Anayasa Mahkemesi Başkanlığından:

Esas Sayısı : 2013/101 Karar Sayısı: 2014/63 Karar Günü: 27.3.2014

İTİRAZ YOLUNA BAŞVURAN : Ankara 9. İdare Mahkemesi

İTİRAZIN KONUSU : 14.7.1965 günlü, 657 saydı Devlet Memurları Kanunu'nun 36. maddesinin "Ortak Hükümler" bölümünün (C) fıkrasının (3) numaralı bendinin Anayasamın 2. ve 10. maddelerine aykırılığı ileri sürülerek iptaline karar verilmesi istemidir.

I-OLAY

Hazine Avukatı olarak görev yapan davacının, geçmişte sigortalı avukat olarak çalıştığı sürenin kazanılmış hak aylığında değerlendirilmesi istemiyle yapmış olduğu başvurunun reddedilmesi üzerine açtığı davada, itiraz konusu kuralın Anayasaya aykırı olduğu kanısına varan Mahkeme, iptali için başvurmuştur.

II-İTİRAZIN GEREKÇESİ

Başvuru kararının gerekçe bölümü şöyledir:

1- İTİRAZ KONUSU FIKRA ANAYASA 'NIN 10. MADDESİNE AYKIRIDIR.

Anayasa 'nın 10. maddesinde, "Herkes dil, ırk, renk, cinsiyet, siyasi düşünce, felsefi inanç, din, mezhep ve benzeri sebeplerle ayrım gözetilmeksizin kanun önünde eşittir. Hiçbir kişiye, aileye, zümreye veya sınıfa imtiyaz tanınamaz. Devlet organları ve idare makamları bütün işlemlerinde kanım önünde eşitlik ilkesine uygun olarak hareket etmek zorundadırlar " hükmüne yer verilmiştir.

Anayasa'nın 10. maddesinde yer verilen "yasa önünde eşitlik ilkesi" hukuksal durumları aynı olanlar için söz konusudur. Bu ilke ile eylemli değil, hukuksal eşitlik öngörülmüştür.
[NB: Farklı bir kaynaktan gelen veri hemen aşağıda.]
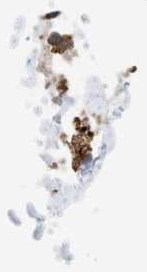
{"staining": {"intensity": "strong", "quantity": "25%-75%", "location": "cytoplasmic/membranous"}, "tissue": "adrenal gland", "cell_type": "Glandular cells", "image_type": "normal", "snomed": [{"axis": "morphology", "description": "Normal tissue, NOS"}, {"axis": "topography", "description": "Adrenal gland"}], "caption": "A high-resolution photomicrograph shows IHC staining of normal adrenal gland, which demonstrates strong cytoplasmic/membranous positivity in approximately 25%-75% of glandular cells.", "gene": "POLG2", "patient": {"sex": "female", "age": 44}}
Eşitlik ilkesinin amacı aynı durumda bulunan kişilerin yasalar karşısında aynı işleme bağlı tutulmalarım sağlamak, ayrım yapılmasını ve ayrıcalık yapılmasını Önlemektir. Bu ilkeyle aynı durumda bulunan kimi kişi ve topluluklara ayrı kurallar uygulanarak yasa karşısında eşitliğin çiğnenmesi yasaklanmıştır.
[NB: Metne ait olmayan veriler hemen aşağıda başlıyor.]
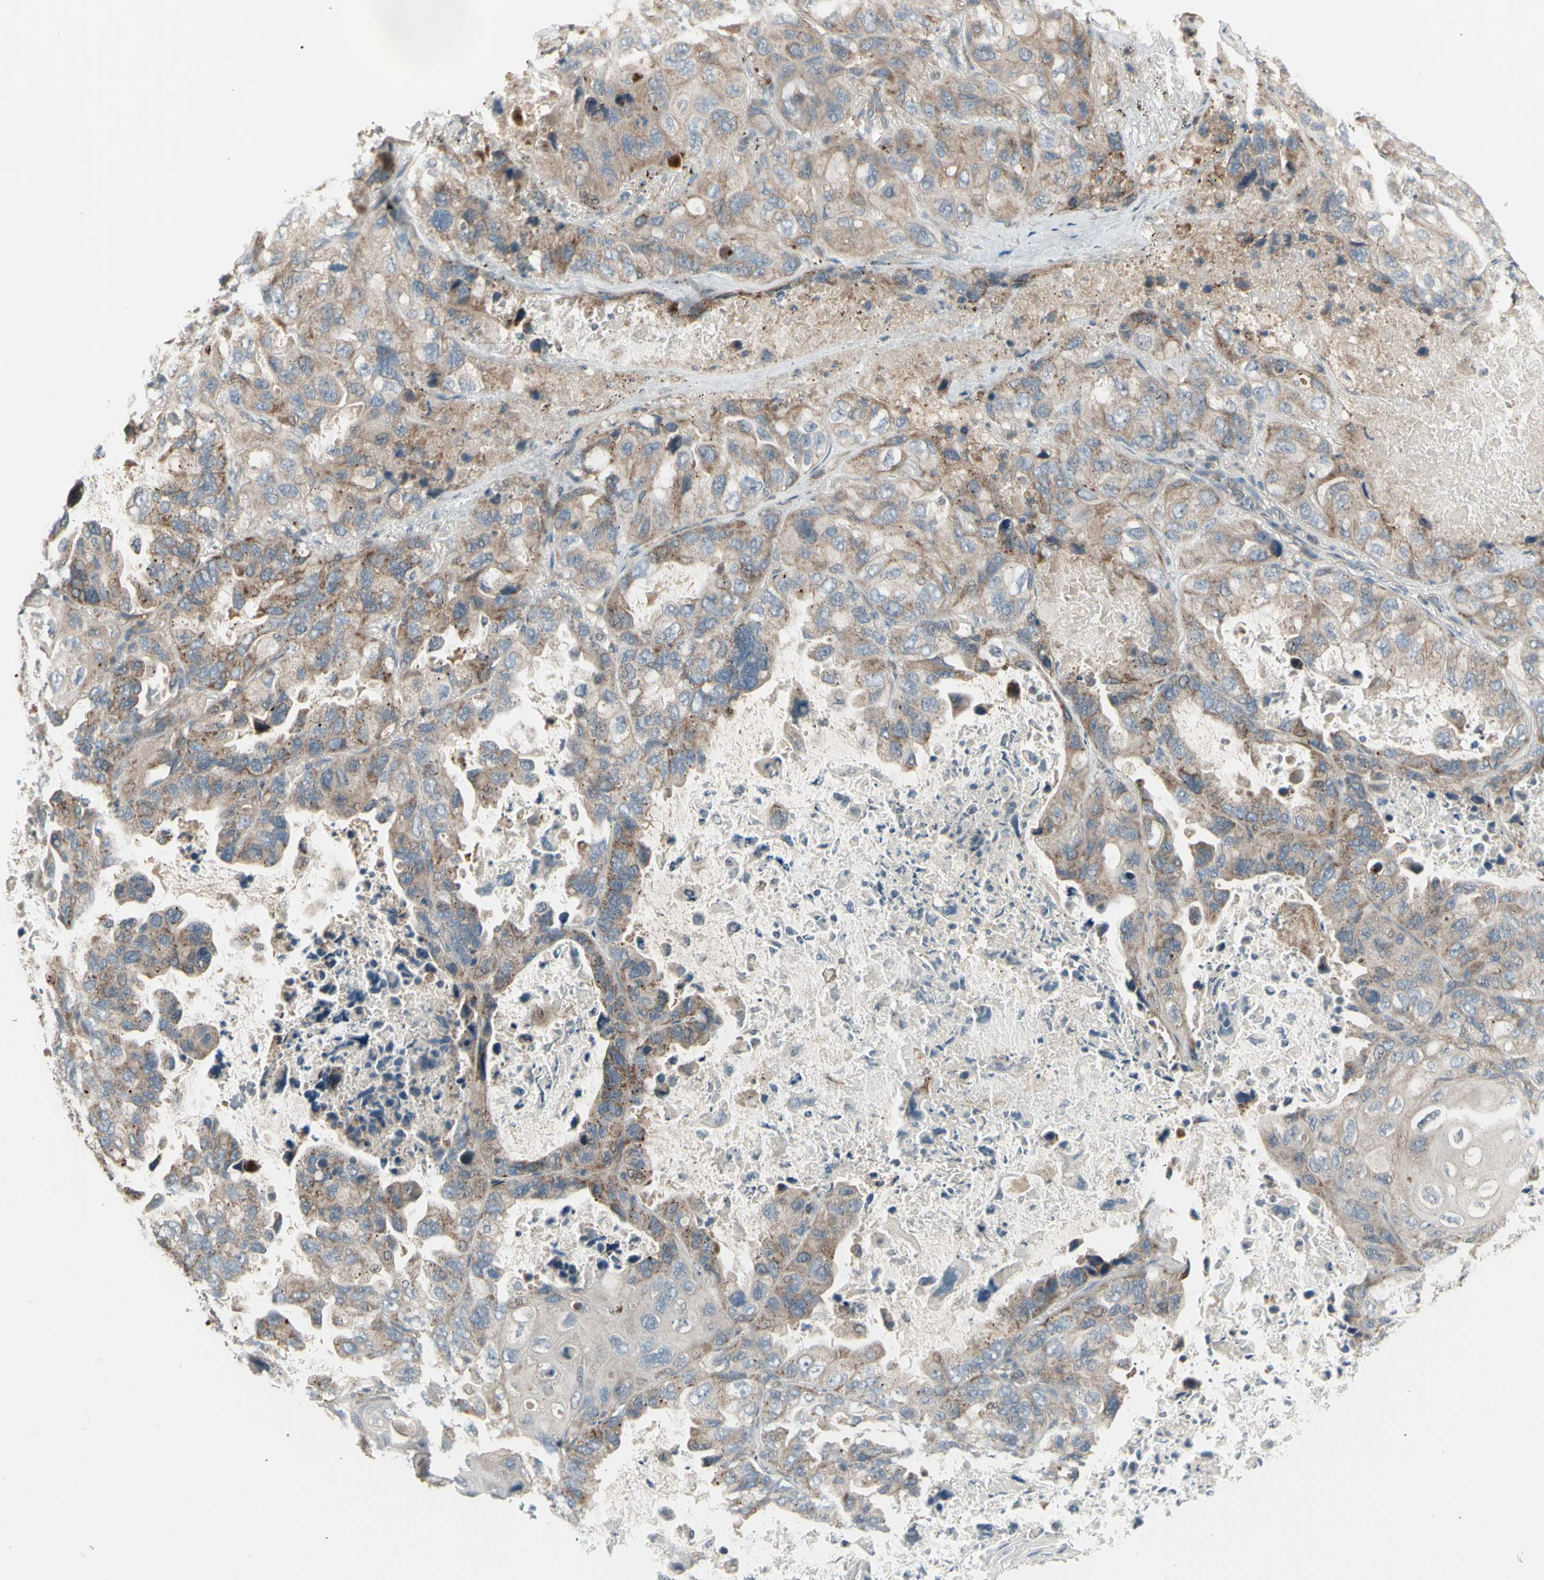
{"staining": {"intensity": "moderate", "quantity": ">75%", "location": "cytoplasmic/membranous"}, "tissue": "lung cancer", "cell_type": "Tumor cells", "image_type": "cancer", "snomed": [{"axis": "morphology", "description": "Squamous cell carcinoma, NOS"}, {"axis": "topography", "description": "Lung"}], "caption": "Human lung squamous cell carcinoma stained for a protein (brown) reveals moderate cytoplasmic/membranous positive staining in approximately >75% of tumor cells.", "gene": "OSTM1", "patient": {"sex": "female", "age": 73}}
İtiraz konusu fıkrada, "Avukatlık hizmetleri sınıfına girenlerin memuriyete girmeden önce veya memurluktan ayrılarak serbest avukatlıkta geçirdikleri sürelerin 3/4 ü memuriyette geçmiş sayılarak bu sürelerin her yılı bir kademe ilerlemesine ve her üç yıl bir derece yükselmesine esas olacak şeklinde değerlendirilir. " hükmü yer almıştır. Bu madde hükmünden memuriyetten önce yapılan avukatlığın, kademe ilerlemesine ve derece yükselmesine esas alınabilmesi için "serbest olarak yapılması " gerektiği anlaşılmaktadır.

Nitekim; uygulamada; idare tarafından memuriyetten önce yapılan avukatlığın kademe ilerlemesi ve derece yükselmesine esas alınabilmesi için avukatlığın serbest olarak yapılması gerektiği ileri sürüldüğü gibi, Danıştay'ın istikrar kazanan içtihatlarında da bu şekilde değerlendirilmiştir. (Örneğin; Ankara 1. İdare Mahkemesi, avukatlığın serbest olarak yapılması gerektiği bunun için ise avukatlık mesleğinin herhangi bir kurum veya şahsa bağlı olarak değil de kendi vergi numarasıyla icra edilmesi gerektiğinden bahisle 19.07.2011 tarih ve E.2011/694, K.2011/1420 sayılı kararıyla davayı reddetmiş, yapılan temyiz incelemesi sonucunda dava Danıştay 5. Dairesi tarafından 08.03.2013 tarih ve E:2012/402, K:2013/1752 sayılı karar ile üç'e iki oy çokluğuyla onanmıştır.)

Buna göre; Avukatlık Kanununun 1. maddesine göre "Avukatlık kamu hizmeti ve serbest bir meslektir. Avukat, yargının kurucu unsurlarından biri olan bağımsız savunmayı serbestçe temsil eder" aynı Kanunun 'Avukatlıkla Birleşebilen İşler' başlıklı 12. maddesinde; "Avukatın özel hukuk tüzel kişilerinin hukuk müşavirliği ve sürekli avukatlığı ile bir avukat yazıhanesinde ücret karşılığı avukatlık yapabileceği" belirtilmiştir. Yani avukat ücret karşılığında sigortalı olarak bir özel hukuk tüzel kişisinin avukatlığını sürekli üstlenebilecektir.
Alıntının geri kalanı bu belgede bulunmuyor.